"Men are Unnecessary" could have been a headline for yesterday's New York Times, what with the lead Style section piece on womyn's land in Georgia and a companion piece in the magazine, 2 Kids+0 Husband=Family, about a tight group of 40-something co-parenting single moms, none of whom are dating and all of whom have daughters adopted from China. Both these articles followed a Home & Garden piece, Living Together, but Apart, about 2 older, single female artists creating a new shared live-work paradigm out of a pair of lofts. Did the editors just assume that no guys would be reading the paper on Superbowl Sunday? Or were they giving a little nudge to the beleaguered women in the kitchen stuck mashing the guacamole as their spouses slumped slack-jawed on the couch, beer in hand? "Pssst!" the NYT seemed to be saying. "There's another world out there, ladies. A place in the woods where you'll never have to shave your legs or watch car commercials ever again."
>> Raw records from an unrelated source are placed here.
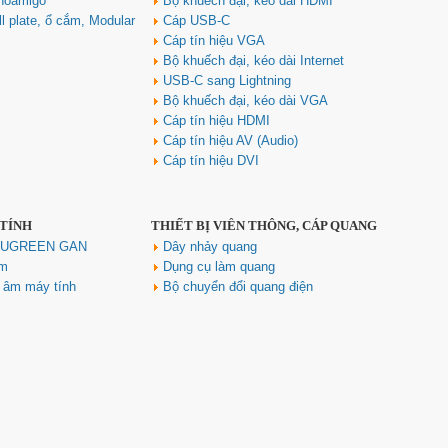
noamigo
Bộ khuếch đại, kéo dài HDMI
l plate, ổ cắm, Modular
Cáp USB-C
Cáp tín hiệu VGA
Bộ khuếch đại, kéo dài Internet
USB-C sang Lightning
Bộ khuếch đại, kéo dài VGA
Cáp tín hiệu HDMI
Cáp tín hiệu AV (Audio)
Cáp tín hiệu DVI
 TÍNH
THIẾT BỊ VIỄN THÔNG, CÁP QUANG
h UGREEN GAN
Dây nhảy quang
ím
Dụng cụ làm quang
u âm máy tính
Bộ chuyển đổi quang điện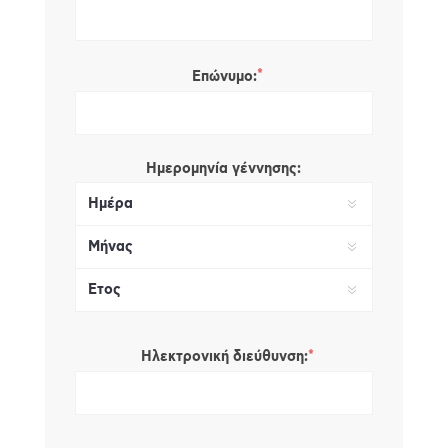
*
Επώνυμο:
Ημερομηνία γέννησης:
*
Ηλεκτρονική διεύθυνση: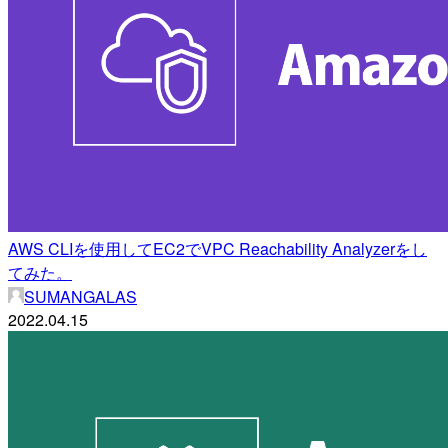
AWS CLIを使用してEC2でVPC Reachability Analyzerをし
てみた。
SUMANGALAS
2022.04.15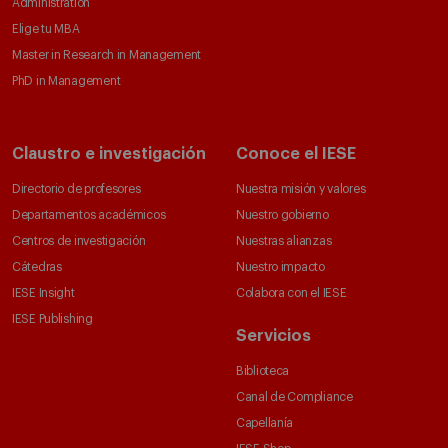
Administration
Elige tu MBA
Master in Research in Management
PhD in Management
Claustro e investigación
Conoce el IESE
Directorio de profesores
Nuestra misión y valores
Departamentos académicos
Nuestro gobierno
Centros de investigación
Nuestras alianzas
Cátedras
Nuestro impacto
IESE Insight
Colabora con el IESE
IESE Publishing
Servicios
Biblioteca
Canal de Compliance
Capellanía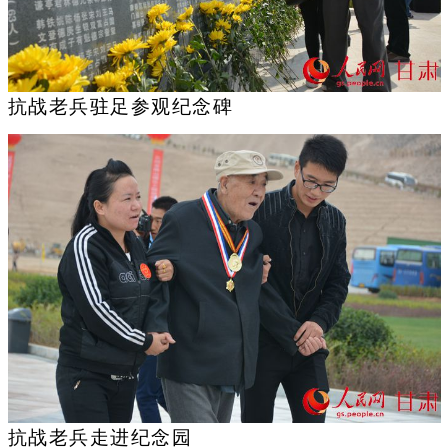
抗战老兵驻足参观纪念碑
抗战老兵走进纪念园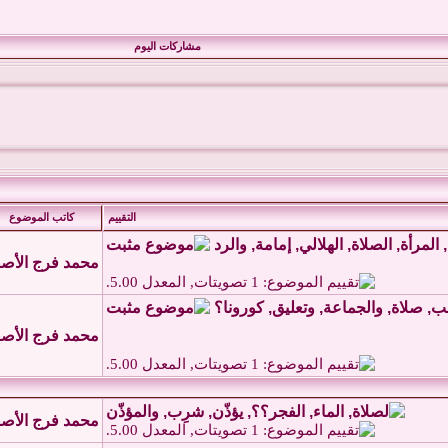
مشاركات اليوم
التقييم
كاتب الموضوع
محمد فرج الأص
محمد فرج الأص
محمد فرج الأص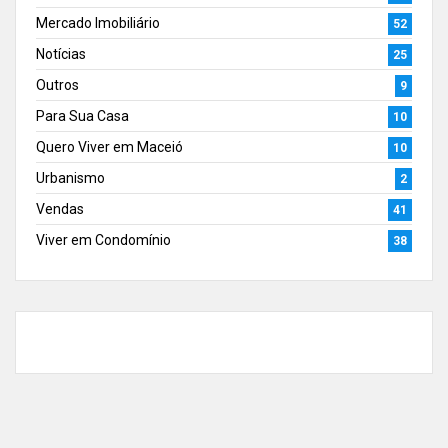
Mercado Imobiliário
52
Notícias
25
Outros
9
Para Sua Casa
10
Quero Viver em Maceió
10
Urbanismo
2
Vendas
41
Viver em Condomínio
38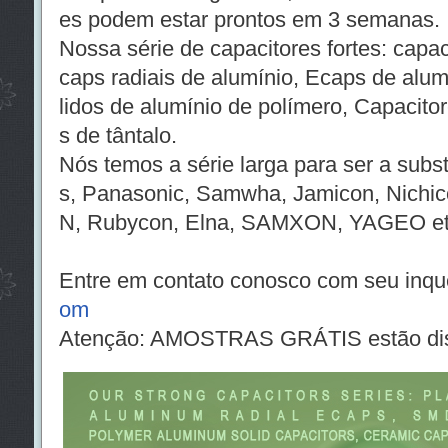
es podem estar prontos em 3 semanas.
Nossa série de capacitores fortes: capaci
caps radiais de alumínio, Ecaps de alu
lidos de alumínio de polímero, Capacito
s de tântalo.
Nós temos a série larga para ser a subs
s, Panasonic, Samwha, Jamicon, Nic
N, Rubycon, Elna, SAMXON, YAGEO et
Entre em contato conosco com seu inqu
om
Atenção: AMOSTRAS GRÁTIS estão dis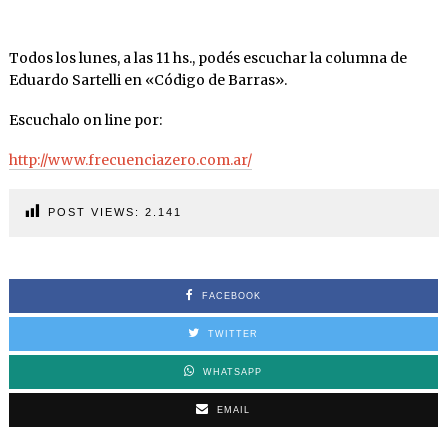
Todos los lunes, a las 11 hs., podés escuchar la columna de
Eduardo Sartelli en «Código de Barras».
Escuchalo on line por:
http://www.frecuenciazero.com.ar/
POST VIEWS:
2.141
FACEBOOK
TWITTER
WHATSAPP
EMAIL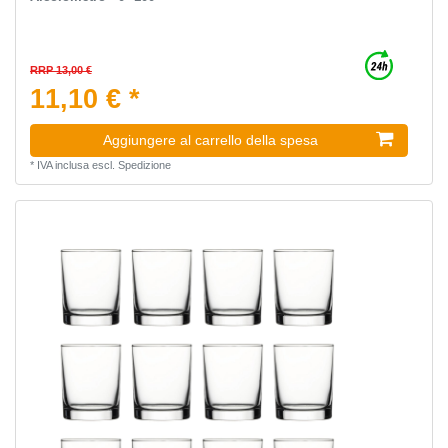
RRP 13,00 €
11,10 € *
Aggiungere al carrello della spesa
*
IVA inclusa
escl.
Spedizione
The womyn's land piece was pretty good, even if it did have Dr. Leakey-ish online headlines about "Lost Tribes of Lesbians." Personally, I don't think these women are lost; I think they know exactly where and why they're there. But it was great to see pictures of fabulously wrinkled and white-haired old lezzies (having, natch, a potluck) in place of the usual whiny fluff about Botox and bridesmaids. And just to see even a little lesbian-separatist herstory in something as mainstream as the NYT is really, really cool.
The co-parenting piece was intriguing, as was the Thursday piece about the artist pals who created separate, but still joined, live-work spaces for themselves in a Tribeca loft. (What was especially intriguing was that although the loft was bought outright by the more affluent friend, both women supposedly had equal say in how their spaces were redesigned, including a poshly outfitted kitchen for the non-owner (the owner herself had be talked into having even a minimal kitchen; a microwave and a coffee maker are all she uses.) The financial breakdown--who paid for that fancy stove?--wasn't detailed, except to say that the women had talked everything through but had little in writing. Presumably, the non-owning friend pays rent, but how do you make renovation demands/requests when you're not footing the bill?) Still, it's encouraging to think of the different options out there beyond the usual Noah's Ark couplings.
(Well, I could dig into this much deeper, but alas, deadlines loom, and I have a cold and much need for tea and really spicy Thai chicken soup. More to come!)